● **What the task asks**
What is needed is an exact repetition of the lines from the first one in the data through the line with "index dip: (402, 347)", with no pictures.

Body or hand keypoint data
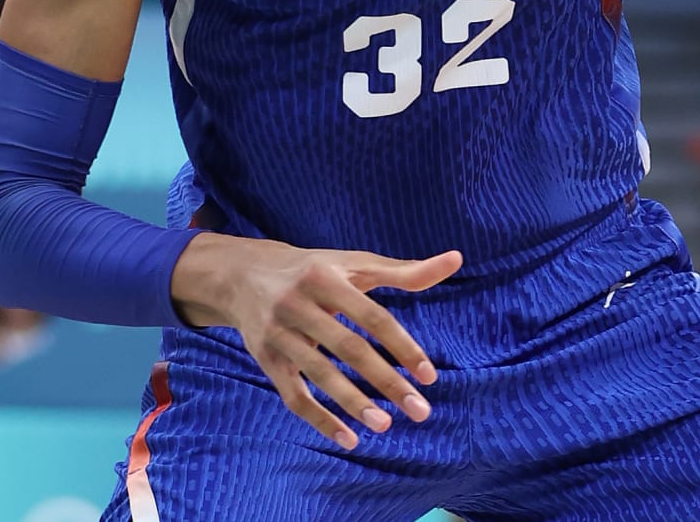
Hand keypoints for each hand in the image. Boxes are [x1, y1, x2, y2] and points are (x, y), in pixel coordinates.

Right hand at [177, 235, 462, 447]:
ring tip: (386, 425)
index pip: (373, 317)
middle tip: (420, 412)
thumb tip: (457, 259)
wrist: (243, 275)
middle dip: (386, 382)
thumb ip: (405, 271)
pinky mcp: (265, 359)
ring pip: (319, 375)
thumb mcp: (355, 264)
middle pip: (349, 348)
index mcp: (327, 277)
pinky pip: (293, 396)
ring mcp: (279, 334)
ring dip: (353, 404)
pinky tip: (349, 439)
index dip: (402, 347)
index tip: (429, 377)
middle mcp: (299, 304)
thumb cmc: (315, 270)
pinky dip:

● **Task response**
Hand keypoints for each hand in the image. Boxes are [x1, y1, x2, y2] and points are (x, y), in pixel coordinates.

Right hand at [177, 235, 462, 447]:
ring tip: (386, 425)
index pip: (373, 317)
middle tip: (420, 412)
thumb tip: (457, 259)
wrist: (243, 275)
middle dip: (386, 382)
thumb ip: (405, 271)
pinky mcp: (265, 359)
ring pip: (319, 375)
thumb mcp: (355, 264)
middle pip: (349, 348)
index mcp: (327, 277)
pinky pip: (293, 396)
ring mcp: (279, 334)
ring dip: (353, 404)
pinky tip: (349, 439)
index dip: (402, 347)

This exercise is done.